== Source document ==
All grains contain peptides that mimic morphine or endogenous opioid substances. This is where I deal with my latest loaf craving. Get your bread-based exorphin fix here.

Tuesday, February 28, 2012

Rye Bread Comparison Loaves



Chicken is peaking in the window at the bread cooling on the table
Two different 70:30 Rye breads

These are 70:30 rye:ww breads.  They were bulk fermented for 8 hours overnight with no salt.

In the morning, I added the salt and a bit more water, bringing it to about 80% hydration.  After an hour, I divided the dough and put it into tins.  They then sat 4 hours until baked.

There are 2 loaves of each kind of dough, both are 70:30 rye:ww flours.  But one of them was 1/2 chops.  I used my new spice grinder to grind up 350g of rye kernels, and 150g of wheat berries (half of the flour, for one of the doughs).  I thought I ground them to the flour stage, but there were still some small chunks in the flour.

The kernels can be ground up 1/4 cup at a time.

== Provided material ==
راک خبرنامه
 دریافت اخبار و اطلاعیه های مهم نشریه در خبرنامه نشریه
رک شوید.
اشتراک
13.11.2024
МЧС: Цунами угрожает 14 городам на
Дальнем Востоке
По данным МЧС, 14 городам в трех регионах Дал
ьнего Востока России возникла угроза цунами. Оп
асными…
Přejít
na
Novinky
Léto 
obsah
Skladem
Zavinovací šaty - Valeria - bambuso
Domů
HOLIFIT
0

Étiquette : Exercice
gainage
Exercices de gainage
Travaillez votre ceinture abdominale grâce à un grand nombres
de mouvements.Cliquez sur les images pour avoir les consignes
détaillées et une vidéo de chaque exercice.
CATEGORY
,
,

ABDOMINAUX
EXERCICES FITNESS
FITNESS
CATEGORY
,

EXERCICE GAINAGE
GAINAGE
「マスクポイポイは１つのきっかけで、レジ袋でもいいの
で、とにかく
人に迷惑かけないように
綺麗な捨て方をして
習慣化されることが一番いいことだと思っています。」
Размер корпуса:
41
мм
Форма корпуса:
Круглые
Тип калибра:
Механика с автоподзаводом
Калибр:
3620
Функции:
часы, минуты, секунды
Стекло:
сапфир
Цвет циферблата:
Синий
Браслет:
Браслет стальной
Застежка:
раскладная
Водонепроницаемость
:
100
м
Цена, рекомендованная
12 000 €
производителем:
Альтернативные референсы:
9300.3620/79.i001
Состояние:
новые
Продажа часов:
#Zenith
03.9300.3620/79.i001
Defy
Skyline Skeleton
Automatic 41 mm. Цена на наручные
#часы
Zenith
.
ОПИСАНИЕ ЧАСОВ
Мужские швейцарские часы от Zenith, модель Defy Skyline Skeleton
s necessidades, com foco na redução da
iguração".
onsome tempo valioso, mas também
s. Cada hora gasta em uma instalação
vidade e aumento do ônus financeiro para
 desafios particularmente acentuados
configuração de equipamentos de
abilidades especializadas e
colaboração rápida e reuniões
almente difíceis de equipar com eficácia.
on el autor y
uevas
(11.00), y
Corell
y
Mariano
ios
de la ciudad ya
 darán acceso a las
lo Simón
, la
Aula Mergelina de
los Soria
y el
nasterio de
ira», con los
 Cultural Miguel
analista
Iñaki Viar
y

== What to work on ==
[1] Answer these from the rye bread post:
(a) For how many hours was the dough bulk fermented overnight?
(b) About what hydration did the dough reach after the morning additions?
(c) How many grams of rye kernels went through the spice grinder?
[2] In the rye bread post, copy out word for word the part that opens with the words containing "Rye Bread Comparison" and closes with "in the flour.".
[3] Carry the rye bread post forward, starting right after its last sentence.
The material has nothing to do with the rye bread post.

== Answers below ==
[1]
(a) 8 hours
(b) About 80%
(c) 350g

[2]
Rye Bread Comparison Loaves



Chicken is peaking in the window at the bread cooling on the table
Two different 70:30 Rye breads

These are 70:30 rye:ww breads.  They were bulk fermented for 8 hours overnight with no salt.

In the morning, I added the salt and a bit more water, bringing it to about 80% hydration.  After an hour, I divided the dough and put it into tins.  They then sat 4 hours until baked.

There are 2 loaves of each kind of dough, both are 70:30 rye:ww flours.  But one of them was 1/2 chops.  I used my new spice grinder to grind up 350g of rye kernels, and 150g of wheat berries (half of the flour, for one of the doughs).  I thought I ground them to the flour stage, but there were still some small chunks in the flour.

[3]
  • 1/4 cup of wheat kernels makes about 50g of chops.
  • 1/4 cup of rye chops makes about 32g of chops.



Results
I was hoping with this baking to see if I could duplicate the excellent results I had with a longer fermentation time of a rye bread.   I just wanted to see if I could move the lengthening time of fermentation to the earlier bulk fermentation end, instead of the later proofing stage.  I don't think the results were quite as good as the last time.

In this experiment I was also trying to see the effect of adding chops to a loaf (vs not adding chops).  You can see that the volume of the one with chops is somewhat less.  I found the loaf with chops staled a bit quicker too.  I think that when fresh, it had the superior (nuttier) taste.

Unfortunately, I burned the roof of my mouth on a baked potato the same day I made these, and I found these breads extremely hard to eat because of it.  I couldn't taste much.  These are hard, quickly staling breads.  Both the burn in my mouth and the bread took about a week to get over.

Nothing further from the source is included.